# 2009 Mathews bows ....



## KalamazooKid (Jun 20, 2005)

... ads are out depicting 340-360 fps! No picture of a bow, just a speedometer. Stay tuned .......


----------



## WMUAngler (Oct 18, 2007)

KalamazooKid said:


> ... ads are out depicting 340-360 fps! No picture of a bow, just a speedometer. Stay tuned .......


Come on new stimulus check, come on.....


----------



## WMUAngler (Oct 18, 2007)

On a serious note, where did you see this ad? I haven't seen it yet.


----------



## KalamazooKid (Jun 20, 2005)

Launch date of Nov 17 - maybe a two cam bow(s)?


----------



## WALLEYEvision (Dec 5, 2003)

...and just in time for Christmas too!


----------



## Fred Bear (Jan 20, 2000)

mmmmm, I cant wait for this one.


----------



## UNREEL (Jun 8, 2007)

KalamazooKid said:


> Launch date of Nov 17 - maybe a two cam bow(s)?
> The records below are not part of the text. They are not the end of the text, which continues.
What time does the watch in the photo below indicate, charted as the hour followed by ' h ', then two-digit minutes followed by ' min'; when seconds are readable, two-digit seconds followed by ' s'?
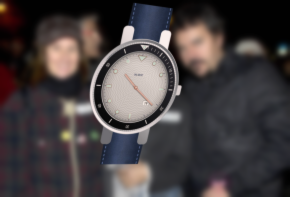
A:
10 h 21 min
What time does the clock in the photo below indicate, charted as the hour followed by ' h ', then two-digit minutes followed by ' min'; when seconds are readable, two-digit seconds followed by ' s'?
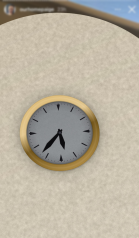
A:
5 h 37 min
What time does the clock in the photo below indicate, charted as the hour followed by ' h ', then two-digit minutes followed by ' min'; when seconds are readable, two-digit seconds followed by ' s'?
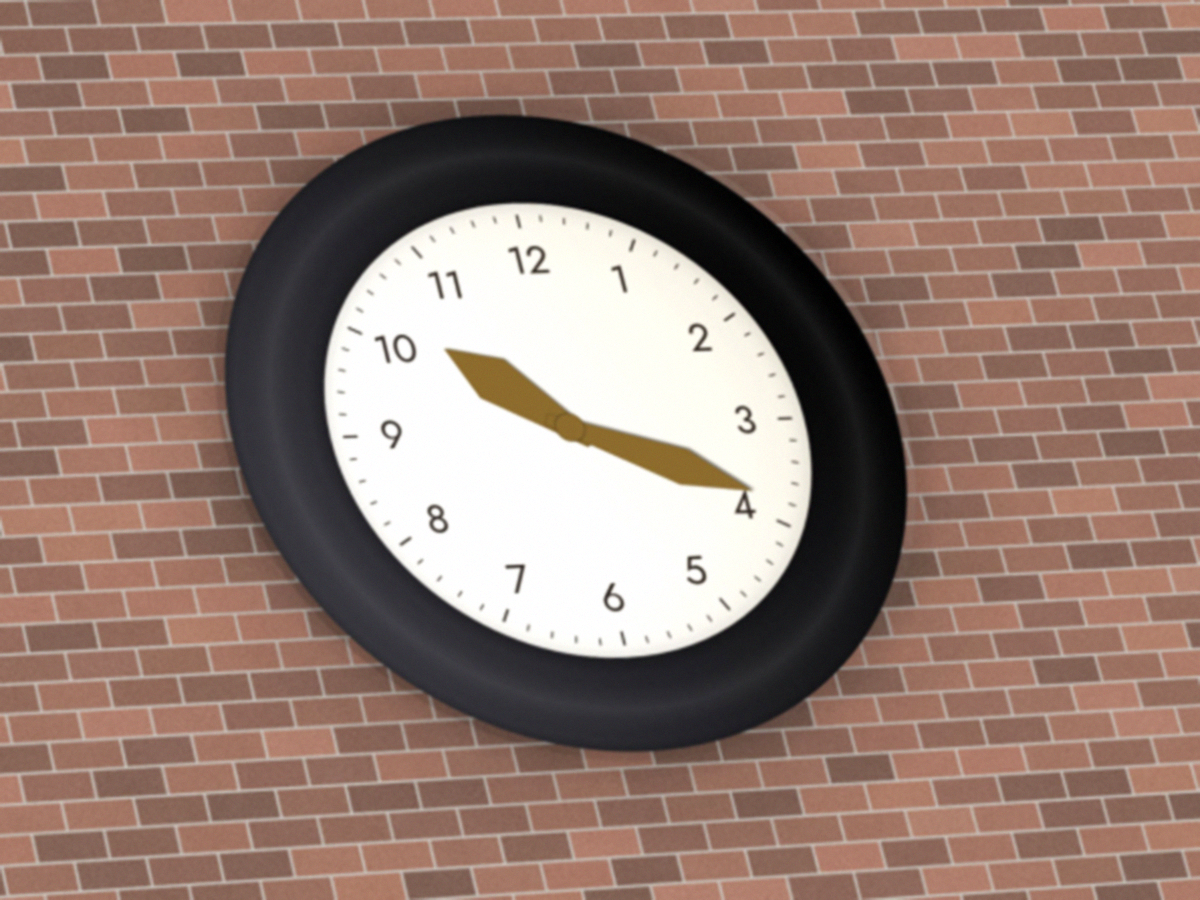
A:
10 h 19 min
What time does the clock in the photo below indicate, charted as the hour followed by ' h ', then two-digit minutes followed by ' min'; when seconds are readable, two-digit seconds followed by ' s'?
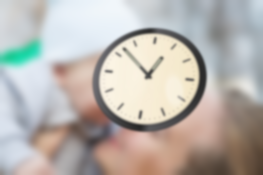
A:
12 h 52 min
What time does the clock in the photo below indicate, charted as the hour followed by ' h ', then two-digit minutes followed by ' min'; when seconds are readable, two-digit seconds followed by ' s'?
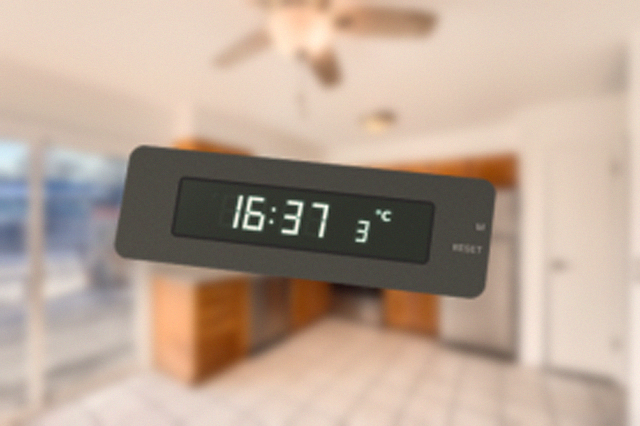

The innovators of the solo cam?
NEVER!!!!!!!


----------



## The Fillet Show (Feb 26, 2008)

Figures.......I just bought the DXT and now they offer something even faster....it never ends.


----------



## Fred Bear (Jan 20, 2000)

are those evil eyes on the right speedo?


----------



## MSUICEMAN (Jan 9, 2002)

pearson also has a bow pushing the speed envelope.


----------